Ursprünglich wollte die Neos-Spitzenkandidatin für Wien das Parlament erst nach Einzug in den Wiener Landtag verlassen.

WIEN-WAHL/INTERVIEW: BEATE MEINL-REISINGER (NEOS)
WIEN-WAHL/INTERVIEW: BEATE MEINL-REISINGER (NEOS)
APA/HANS KLAUS TECHT

Die Neos-Spitzenkandidatin für die Wien-Wahl, Beate Meinl-Reisinger, hat ihr Nationalratsmandat früher als erwartet zurückgelegt. Bisher hatte es geheißen, sie werde das Parlament nach Einzug in den Wiener Landtag verlassen.

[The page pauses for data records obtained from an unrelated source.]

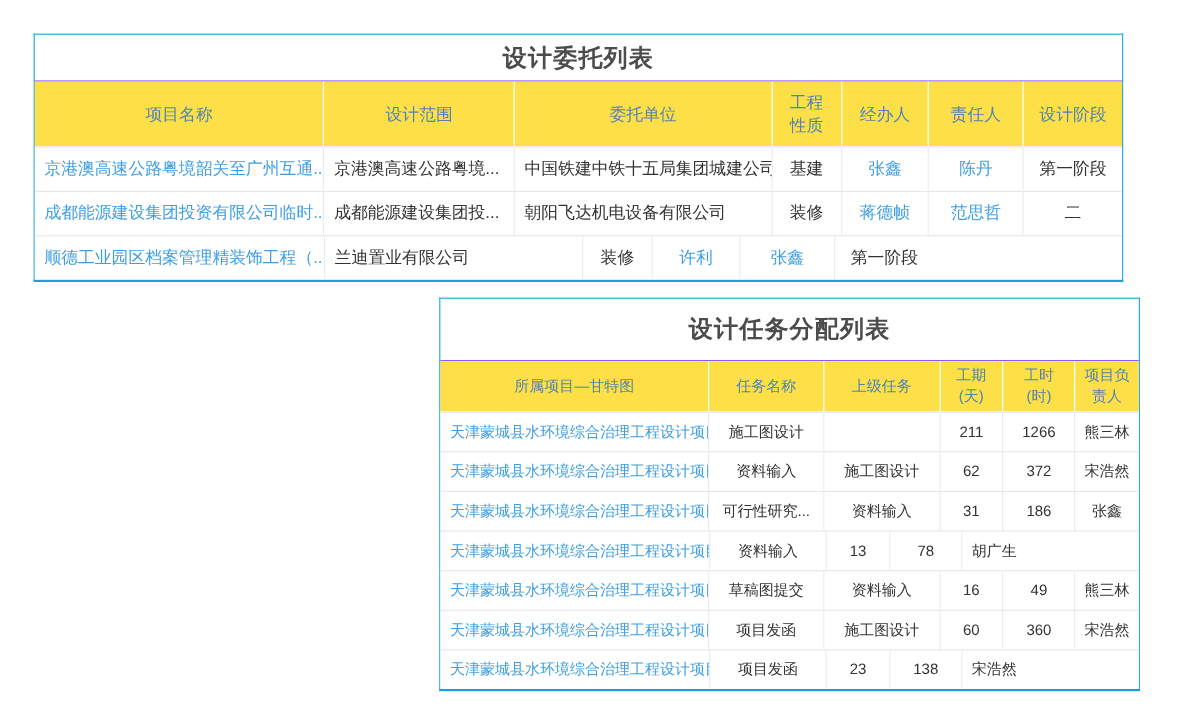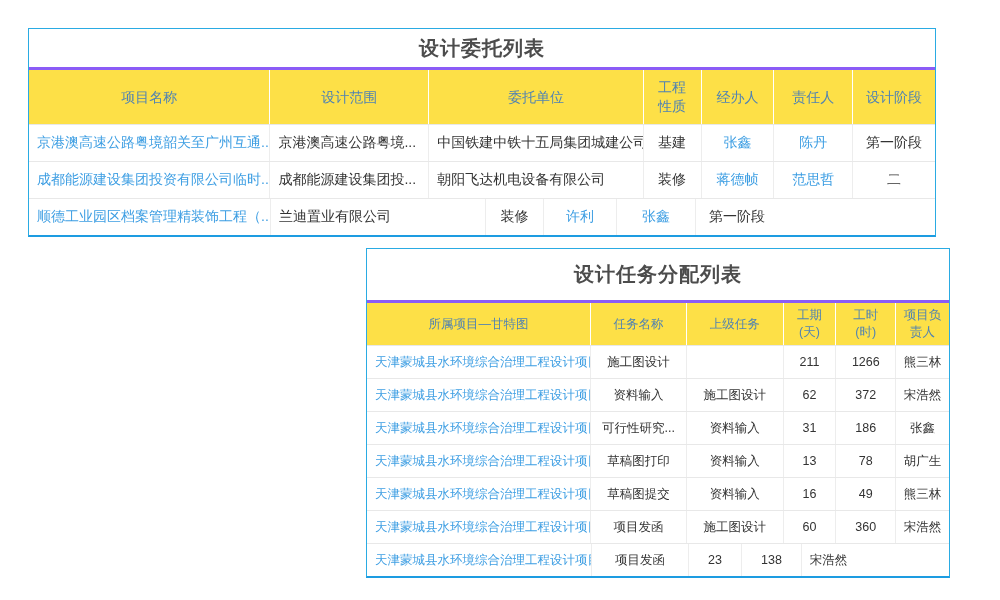--- a/index.html
+++ b/index.html
@@ -23,7 +23,7 @@
   .panel-title {
     display:flex; align-items:center; justify-content:center;
     font-size:20px; font-weight:bold; color:#4c4c4c;
-    border-bottom:3px solid #8b5cf6;
+    border-bottom:1px solid #8b5cf6;
     letter-spacing:1px;
   }
   #commission-panel .panel-title { height:38px; }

Am Donnerstagabend kündigte sie nun an, schon vor der Wahl aus dem Hohen Haus auszuscheiden und hielt gleich ihre Abschiedsrede.

"Das ist das, was wir als Neos tun: wir gehen ein Risiko ein", sagte Meinl-Reisinger angesichts des noch nicht gesicherten Einzuges der Neos in den Wiener Landtag. "Ich möchte im Gegensatz zu Ihnen, Herr Strache, Glaubwürdigkeit in die Politik bringen und daher werde ich mein Mandat noch vor der Gemeinderatswahl zurücklegen", sagte die Politikerin in Richtung des Wiener FP-Spitzenkandidaten Heinz-Christian Strache. Und: "Ich bin auf jeden Fall weg, freuen Sie sich!"

Nachfolgerin Meinl-Reisingers soll Claudia Gamon werden. Sie war bei der Nationalratswahl auf Platz sechs der Bundesliste gereiht und rückt nun nach.